A different kind of backup: Peer support group helps police officers deal with trauma

On Feb. 5, a three-year police veteran Richard Scalf was shot by a suspect who cops just nabbed in a prostitution sting.
      
It happened at Chene and Hendrie streets on Detroit's east side when Scalf exchanged gunfire with the suspect, but the suspect's shot severed the officer's finger and as he dropped his weapon, another shot struck him in the left shoulder, through a gap in his vest - which he died from.

"I said please, be careful, you got a dangerous job," said Richard's father, Ronnie Scalf, at the time.

"There's not a day where you don't think about it," said Officer Lashanna Potts.

Officer Potts was Scalf's decoy, 21 years ago.  She relives the scene hearing the rapid shots, knowing that, as a prostitution decoy, she had no gun, she had no vest.

"Why did he take a bullet and not me, because I was the officer that got the case.
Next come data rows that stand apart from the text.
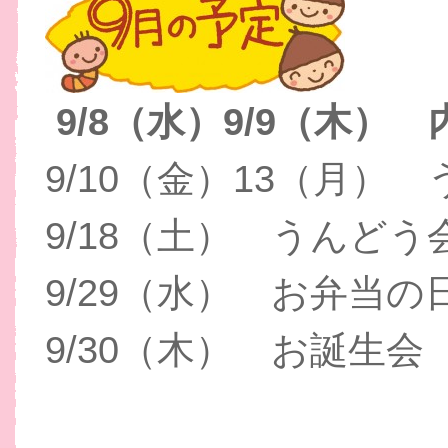
9/8（水）9/9（木）
9/10（金）13（月
9/18（土） うんどう
9/29（水） お弁当の
9/30（木） お誕生会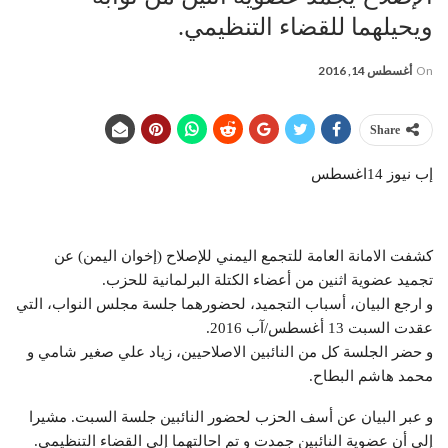
ويحيلهما للقضاء التنظيمي.
On
أغسطس 14, 2016
Share
إب نيوز 14اغسطس
كشفت الامانة العامة للتجمع اليمني للإصلاح (إخوان اليمن) عن
تجميد عضوية اثنين من أعضاء الكتلة البرلمانية للحزب.
و ارجع البيان، أسباب التجميد، لحضورهما جلسة مجلس النواب، التي
عقدت السبت 13 أغسطس/آب 2016.
و حضر الجلسة كل من النائبين الاصلاحيين، زياد علي صغير شامي و
محمد هاشم البطاح.
و عبر البيان عن أسف الحزب لحضور النائبين جلسة السبت. مشيرا
إلى أن عضوية النائبين جمدت و تم احالتهما إلى القضاء التنظيمي.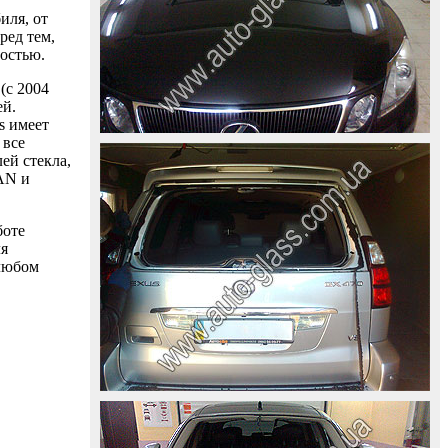
иля, от
ред тем,
ностью.
(с 2004
ей.
s имеет
 все
ей стекла,
AAN и
боте
ля
 любом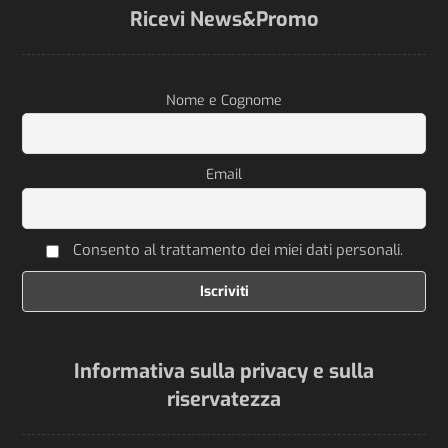
Ricevi News&Promo
Nome e Cognome
Email
Consento al trattamento dei miei dati personali.
Informativa sulla privacy e sulla
riservatezza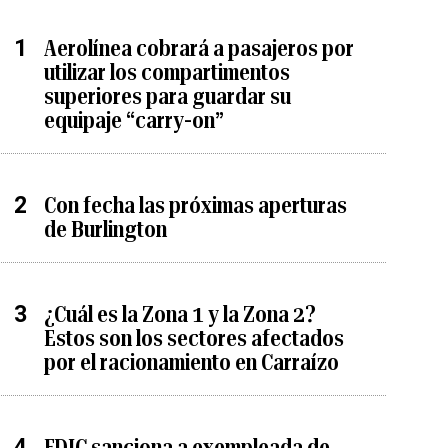
Aerolínea cobrará a pasajeros por
utilizar los compartimentos
superiores para guardar su
equipaje “carry-on”
Con fecha las próximas aperturas
de Burlington
¿Cuál es la Zona 1 y la Zona 2?
Estos son los sectores afectados
por el racionamiento en Carraízo
FDIC sanciona a exempleada de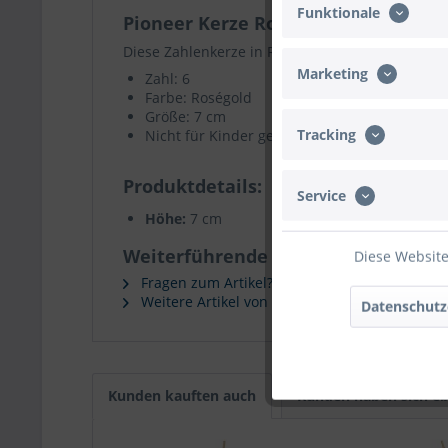
Funktionale
Pioneer Kerze Roségold Zahl 6 7cm
Diese Zahlenkerze in Roségold ist ideal für ein
Marketing
Zahl: 6
Farbe: Roségold
Größe: 7 cm
Tracking
Nicht für Kinder geeignet. Die Aufsicht durc
Produktdetails
Service
Höhe:
7 cm
Weiterführende Links zu "Pioneer K
Diese Website
Fragen zum Artikel?
Weitere Artikel von Pioneer
Datenschutz
Kunden kauften auch
Kunden haben sich eb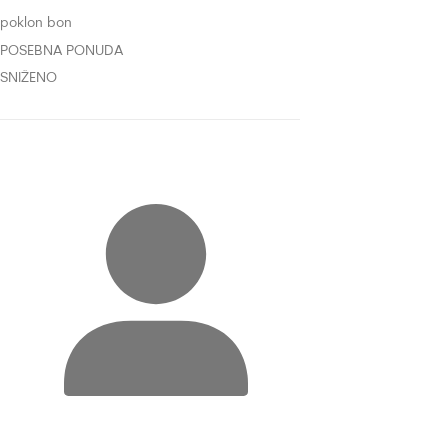
poklon bon
POSEBNA PONUDA
SNIŽENO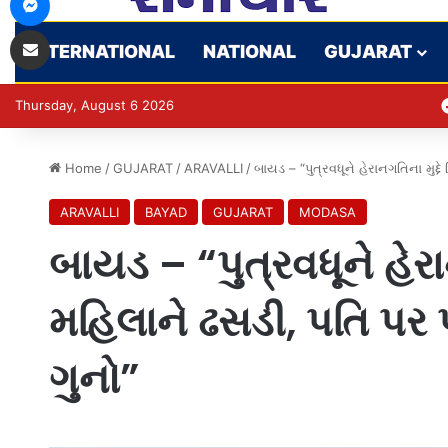
Share via Email
INTERNATIONAL
NATIONAL
GUJARAT
Thursday, August 6 2026
Home
/
GUJARAT
/
ARAVALLI
/
બાયડ – “પુત્રવધૂને હેરાનગતિના મુદ્
ARAVALLI
BAYAD
GUJARAT
MODASA
બાયડ – “પુત્રવધૂને હેરાન
મહિલાને ઢસડી, પતિ પર 
ગુનો”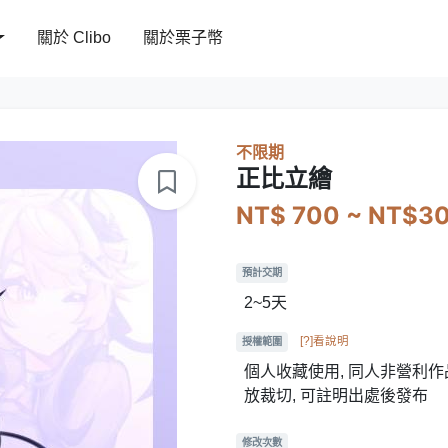
關於 Clibo
關於栗子幣
不限期
正比立繪
NT$ 700 ~ NT$3
預計交期
2~5天
[?]看說明
授權範圍
個人收藏使用, 同人非營利作品
放裁切, 可註明出處後發布
修改次數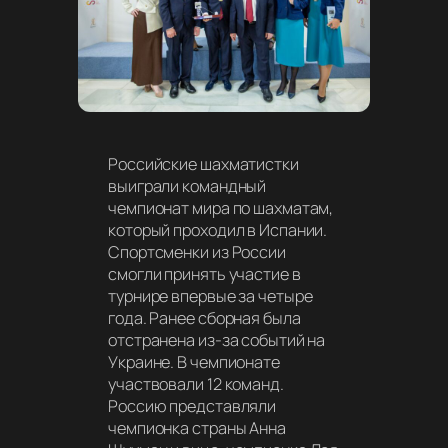
Российские шахматистки
выиграли командный
чемпионат мира по шахматам,
который проходил в Испании.
Спортсменки из России
смогли принять участие в
турнире впервые за четыре
года. Ранее сборная была
отстранена из-за событий на
Украине. В чемпионате
участвовали 12 команд.
Россию представляли
чемпионка страны Анна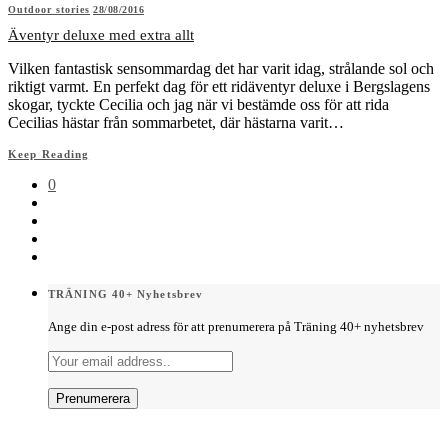
Outdoor stories
28/08/2016
Äventyr deluxe med extra allt
Vilken fantastisk sensommardag det har varit idag, strålande sol och
riktigt varmt. En perfekt dag för ett ridäventyr deluxe i Bergslagens
skogar, tyckte Cecilia och jag när vi bestämde oss för att rida
Cecilias hästar från sommarbetet, där hästarna varit…
Keep Reading
0
TRÄNING 40+ Nyhetsbrev
Ange din e-post adress för att prenumerera på Träning 40+ nyhetsbrev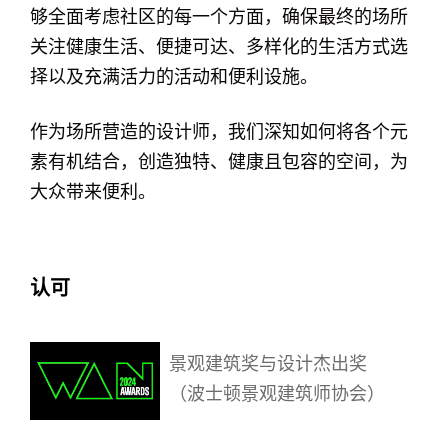
够全面考虑社区的每一个方面，确保最终的场所
关注健康生活、便捷可达、多样化的生活方式选
择以及充满活力的活动和便利设施。
作为场所营造的设计师，我们深知如何将各个元
素有机结合，创造独特、健康且包容的空间，为
大众带来便利。
认可
景观建筑奖与设计杰出奖
（波士顿景观建筑师协会）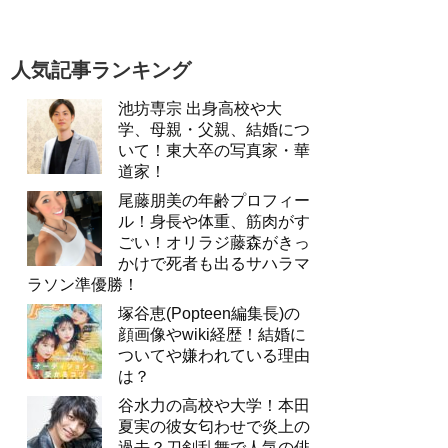
人気記事ランキング
池坊専宗 出身高校や大
学、母親・父親、結婚につ
いて！東大卒の写真家・華
道家！
尾藤朋美の年齢プロフィー
ル！身長や体重、筋肉がす
ごい！オリラジ藤森がきっ
かけで死者も出るサハラマ
ラソン準優勝！
塚谷恵(Popteen編集長)の
顔画像やwiki経歴！結婚に
ついてや嫌われている理由
は？
谷水力の高校や大学！本田
夏実の彼女匂わせで炎上の
過去？刀剣乱舞で人気の俳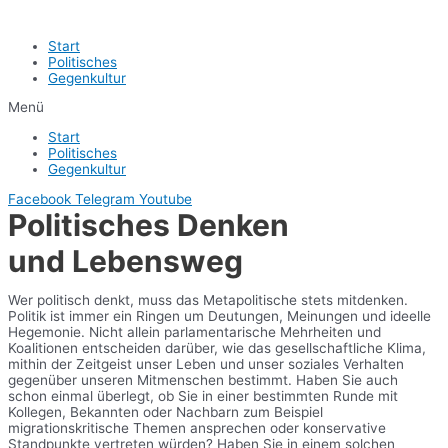
Start
Politisches
Gegenkultur
Menü
Start
Politisches
Gegenkultur
Facebook
Telegram
Youtube
Politisches Denken
und Lebensweg
Wer politisch denkt, muss das Metapolitische stets mitdenken.
Politik ist immer ein Ringen um Deutungen, Meinungen und ideelle
Hegemonie. Nicht allein parlamentarische Mehrheiten und
Koalitionen entscheiden darüber, wie das gesellschaftliche Klima,
mithin der Zeitgeist unser Leben und unser soziales Verhalten
gegenüber unseren Mitmenschen bestimmt. Haben Sie auch
schon einmal überlegt, ob Sie in einer bestimmten Runde mit
Kollegen, Bekannten oder Nachbarn zum Beispiel
migrationskritische Themen ansprechen oder konservative
Standpunkte vertreten würden? Haben Sie in einem solchen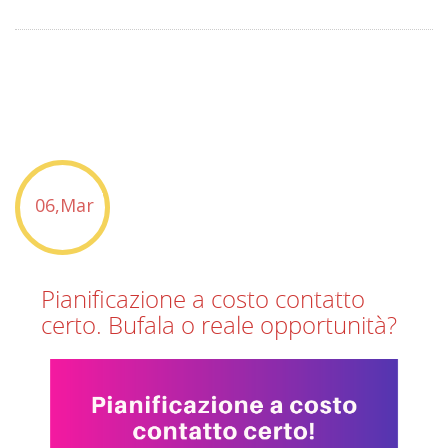
06,Mar
Pianificazione a costo contatto
certo. Bufala o reale opportunità?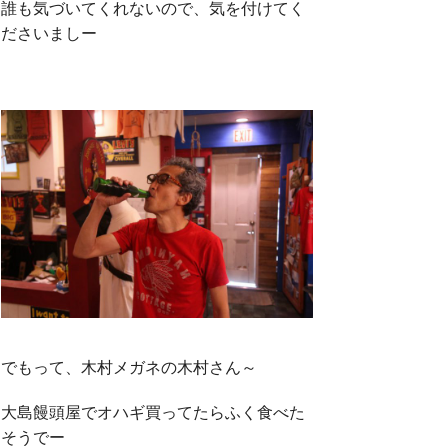
誰も気づいてくれないので、気を付けてく
ださいましー
でもって、木村メガネの木村さん～
大島饅頭屋でオハギ買ってたらふく食べた
そうでー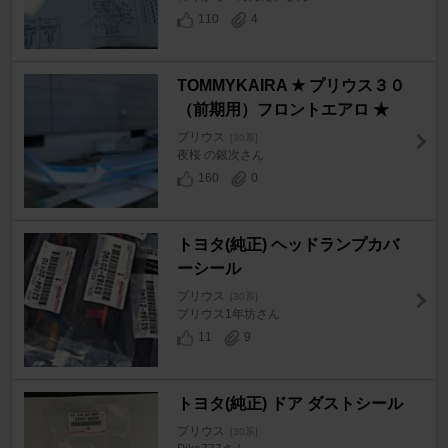
110
4
TOMMYKAIRA ★ プリウス３０
（前期用）フロントエアロ ★
プリウス
[30系]
夜桜 の銀次さん
160
0
トヨタ(純正) ヘッドランプカバ
ーシール
プリウス
[30系]
プリウス1年坊さん
11
9
トヨタ(純正) ドア ダストシール
プリウス
[30系]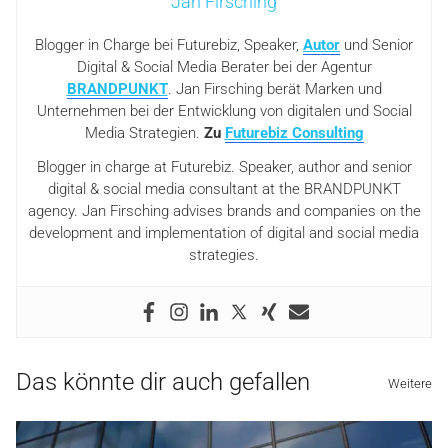
Jan Firsching
Blogger in Charge bei Futurebiz, Speaker,
Autor
und Senior
Digital & Social Media Berater bei der Agentur
BRANDPUNKT
. Jan Firsching berät Marken und
Unternehmen bei der Entwicklung von digitalen und Social
Media Strategien.
Zu
Futurebiz Consulting
Blogger in charge at Futurebiz. Speaker, author and senior
digital & social media consultant at the BRANDPUNKT
agency. Jan Firsching advises brands and companies on the
development and implementation of digital and social media
strategies.
Das könnte dir auch gefallen
Weitere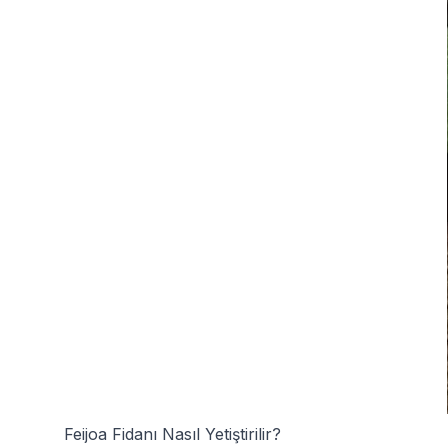
Feijoa Fidanı Nasıl Yetiştirilir?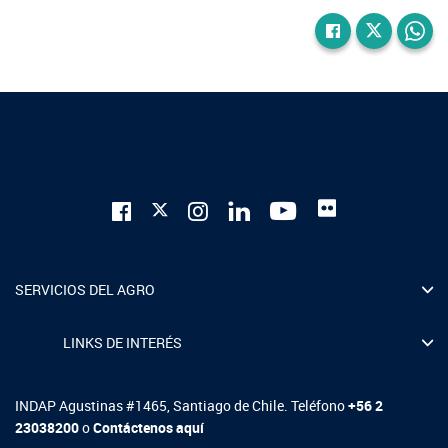
SERVICIOS DEL AGRO
LINKS DE INTERÉS
INDAP Agustinas #1465, Santiago de Chile. Teléfono
+56 2
23038200
o
Contáctenos aquí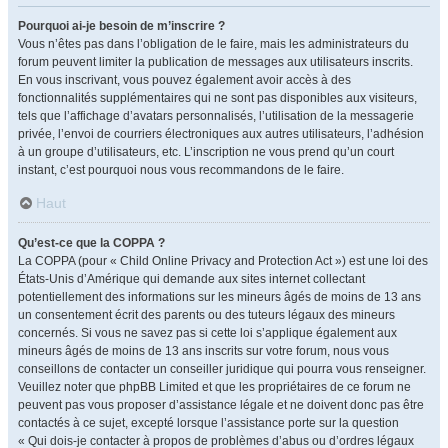
Pourquoi ai-je besoin de m’inscrire ?
Vous n’êtes pas dans l’obligation de le faire, mais les administrateurs du
forum peuvent limiter la publication de messages aux utilisateurs inscrits.
En vous inscrivant, vous pouvez également avoir accès à des
fonctionnalités supplémentaires qui ne sont pas disponibles aux visiteurs,
tels que l’affichage d’avatars personnalisés, l’utilisation de la messagerie
privée, l’envoi de courriers électroniques aux autres utilisateurs, l’adhésion
à un groupe d’utilisateurs, etc. L’inscription ne vous prend qu’un court
instant, c’est pourquoi nous vous recommandons de le faire.
Haut
Qu’est-ce que la COPPA ?
La COPPA (pour « Child Online Privacy and Protection Act ») est une loi des
États-Unis d’Amérique qui demande aux sites internet collectant
potentiellement des informations sur les mineurs âgés de moins de 13 ans
un consentement écrit des parents ou des tuteurs légaux des mineurs
concernés. Si vous ne savez pas si cette loi s’applique également aux
mineurs âgés de moins de 13 ans inscrits sur votre forum, nous vous
conseillons de contacter un conseiller juridique qui pourra vous renseigner.
Veuillez noter que phpBB Limited et que les propriétaires de ce forum ne
peuvent pas vous proposer d’assistance légale et ne doivent donc pas être
contactés à ce sujet, excepté lorsque l’assistance porte sur la question
« Qui dois-je contacter à propos de problèmes d’abus ou d’ordres légaux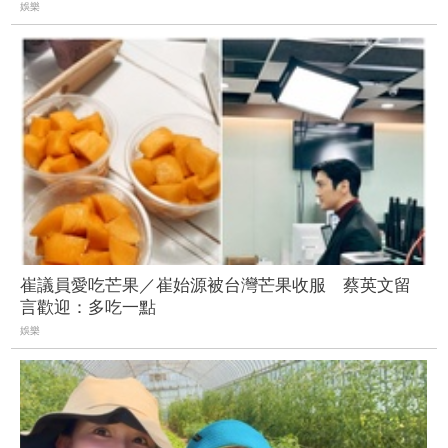
娛樂
崔議員愛吃芒果／崔始源被台灣芒果收服 蔡英文留
言歡迎：多吃一點
娛樂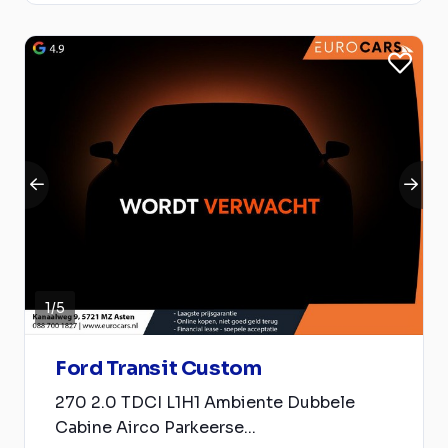
1
/
5
Ford Transit Custom
270 2.0 TDCI L1H1 Ambiente Dubbele
Cabine Airco Parkeerse...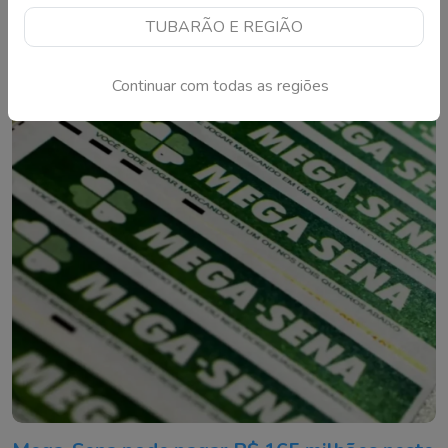
TUBARÃO E REGIÃO
Leia mais
Continuar com todas as regiões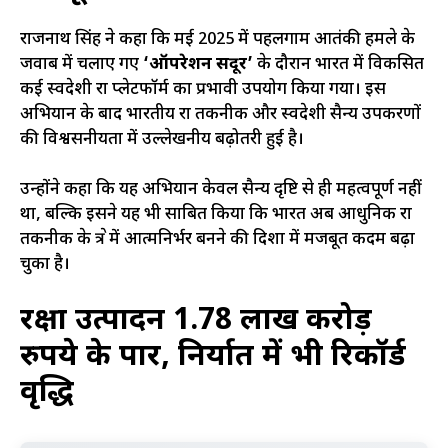
राजनाथ सिंह ने कहा कि मई 2025 में पहलगाम आतंकी हमले के
जवाब में चलाए गए
‘ऑपरेशन सिंदूर’
के दौरान भारत में विकसित
कई स्वदेशी रक्षा प्लेटफॉर्म का प्रभावी उपयोग किया गया। इस
अभियान के बाद भारतीय रक्षा तकनीक और स्वदेशी सैन्य उपकरणों
की विश्वसनीयता में उल्लेखनीय बढ़ोतरी हुई है।
उन्होंने कहा कि यह अभियान केवल सैन्य दृष्टि से ही महत्वपूर्ण नहीं
था, बल्कि इसने यह भी साबित किया कि भारत अब आधुनिक रक्षा
तकनीक के क्षेत्र में आत्मनिर्भर बनने की दिशा में मजबूत कदम बढ़ा
चुका है।
रक्षा उत्पादन 1.78 लाख करोड़
रुपये के पार, निर्यात में भी रिकॉर्ड
वृद्धि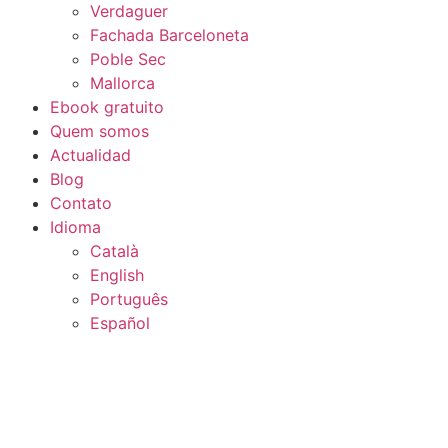
Assim,
Verdaguer
podemos
Fachada Barceloneta
melhorar a
Poble Sec
funcionalidade
Mallorca
e a estrutura
Ebook gratuito
do site com
base em
Quem somos
como ele é
Actualidad
usado.
Blog
Contato
Idioma
Experiência
Català
Para garantir
English
que nosso site
tenha o melhor
Português
desempenho
Español
possível
durante sua
visita. Se você
rejeitar esses
cookies,
alguns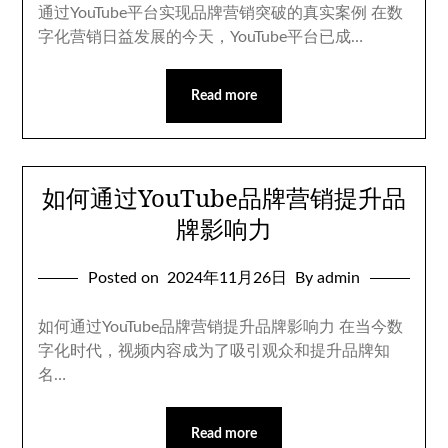
通过YouTube平台实现品牌营销突破的真实案例 在数
字化营销日益发展的今天，YouTube平台已成…
Read more
如何通过YouTube品牌营销提升品
牌影响力
Posted on
2024年11月26日
By admin
如何通过YouTube品牌营销提升品牌影响力 在当今数
字化时代，视频内容成为了吸引观众和提升品牌知
名…
Read more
Why didn't I just let that guy go," Potts said. "I contemplated suicide."

Fallen Detroit Police Officer Richard Scalf

It hasn't been easy since Feb 5th, 1999. But she survived. How?

"I have to say it was God, it was my family," Potts said. "My mother was on a job at the time was and she sought psychiatric help for me."

Instead, she is now Capt. Potts of the Sixth Precinct - and she is a participant in the Detroit Police Department's Peer Support Unit. 

"Giving back to officers who face trauma is very important for me," she said.

Potts is part of Tuesday's "Day of Resilience” at Wayne State University for roughly 70 police officers and civilians there to understand how police officers need coping skills and mental health inspiration. 

"With law enforcement we don't get over our trauma, we learn to cope with it and I think that's the stigma of why officers currently don't try to seek help," said Sgt. Anthony Potts, Lashanna's husband.

But officers can seek help. The Peer Support Unit has now become the mission of Mr. and Mrs. Potts, who has been married for 18 years now and have three kids - but no police officers.

"If they would come home tomorrow and say 'Yeah I think I want to be a police officer,’ we would support them," Anthony said.

And right now, they are supporting every officer through peer support.